- Genre: Action-adventure; Historical drama;
- Created by: Robert Murphy
- Based on: Treasure Island by Robert Louis Stevenson
- Directed by: Jeremy Lovering; William McGregor; Paul Walker;
- Starring: Tom Sweet; David Oyelowo; Hayley Atwell; Jack Huston; Tomer Capone;
- Countries of origin: United Kingdom; United States;
- Original language: English

Production
- Executive producers: David Stern; Scott Huff; Colin Callender; Daniel Gratton; Robert Murphy; Jeremy Lovering;
- Producer: Mark Hedges
- Production companies: Playground Entertainment; Fifth Season; Amazon MGM Studios;

Original release
- Network: MGM+ (United States); Paramount+ (United Kingdom);

= Treasure Island (2026 TV series) =

British television series

Treasure Island is an upcoming action-adventure television series adaptation of the novel of the same name by Robert Louis Stevenson. The series stars Tom Sweet, David Oyelowo, Hayley Atwell, Tomer Capone and Jack Huston.
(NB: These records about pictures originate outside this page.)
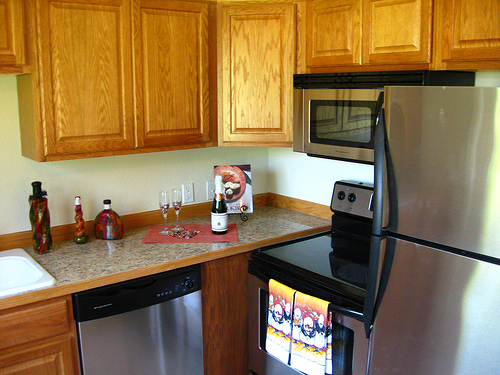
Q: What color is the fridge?
A: Silver.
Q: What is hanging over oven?
A: Towels.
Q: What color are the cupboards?
A: Brown.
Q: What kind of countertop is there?
A: Granite.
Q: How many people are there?
A: None.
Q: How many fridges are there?
A: One.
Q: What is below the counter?
A: Dishwasher.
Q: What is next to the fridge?
A: Microwave.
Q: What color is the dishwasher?
A: Grey.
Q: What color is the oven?
A: Gray.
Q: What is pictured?
A: A kitchen.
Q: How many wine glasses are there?
A: Two.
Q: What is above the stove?
A: Microwave.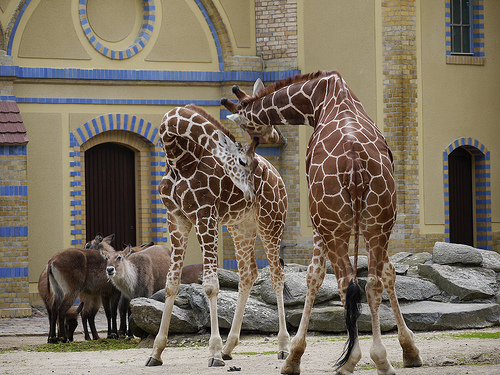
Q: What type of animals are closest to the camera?
A: Giraffes.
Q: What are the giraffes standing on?
A: Dirt.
Produced by Playground Entertainment, the series is an American-British co-production.

Treasure Island will consist of six episodes, and is scheduled to premiere on MGM+ in the United States on 11 October 2026 and on Paramount+ in the United Kingdom and Ireland the following day.

==Premise==
Jim Hawkins and his mother come into possession of an old treasure map and search for the location of treasure, as a British agent and an experienced pirate do likewise.

==Cast and characters==
- Tom Sweet as Jim Hawkins
- David Oyelowo as Long John Silver
- Hayley Atwell as Bess Hawkins
- Jack Huston as Aaron Graham
- Tomer Capone as Billy Bones
- Craige Els as Mr Arrow
- Tristan Sturrock as Captain Smollett
- Neil Pendleton as Mr Cameron

== Episodes ==

| No. | Title | Directed by | Written by | Original US release date | Original UK release date |
|---|---|---|---|---|---|
| 1 | TBA | Jeremy Lovering | TBA | 11 October 2026 | 12 October 2026 |
| 2 | TBA | William McGregor | TBA | 18 October 2026 | 19 October 2026 |
| 3 | TBA | William McGregor | TBA | 25 October 2026 | 26 October 2026 |
| 4 | TBA | Jeremy Lovering | TBA | 1 November 2026 | 2 November 2026 |
| 5 | TBA | Paul Walker | TBA | 8 November 2026 | 9 November 2026 |
| 6 | TBA | Paul Walker | TBA | 15 November 2026 | 16 November 2026 |

==Production==
===Development===
The six-part series was commissioned by MGM+ in the United States and Paramount+ in the United Kingdom. It is produced by Playground Entertainment, for whom David Stern, Scott Huff, Colin Callender and Daniel Gratton are executive producers alongside show creator Robert Murphy, and Jeremy Lovering, with Lovering as lead director alongside William McGregor and Paul Walker. Mark Hedges is series producer.

===Casting===
The cast is led by David Oyelowo, Hayley Atwell and Jack Huston with Tomer Capone, as well as Craige Els, Tristan Sturrock and Neil Pendleton, with Tom Sweet as Jim Hawkins.

===Filming ===
Filming began in March 2026, with some production services in Spain provided by Ánima Stillking. First-look images from filming were released to the media in September 2026, a month prior to broadcast.

==Release==
The series is set to premiere on MGM+ on 11 October 2026 in the United States, and on Paramount+ in the UK and Ireland the following day, with episodes airing weekly through November 15 and 16, respectively.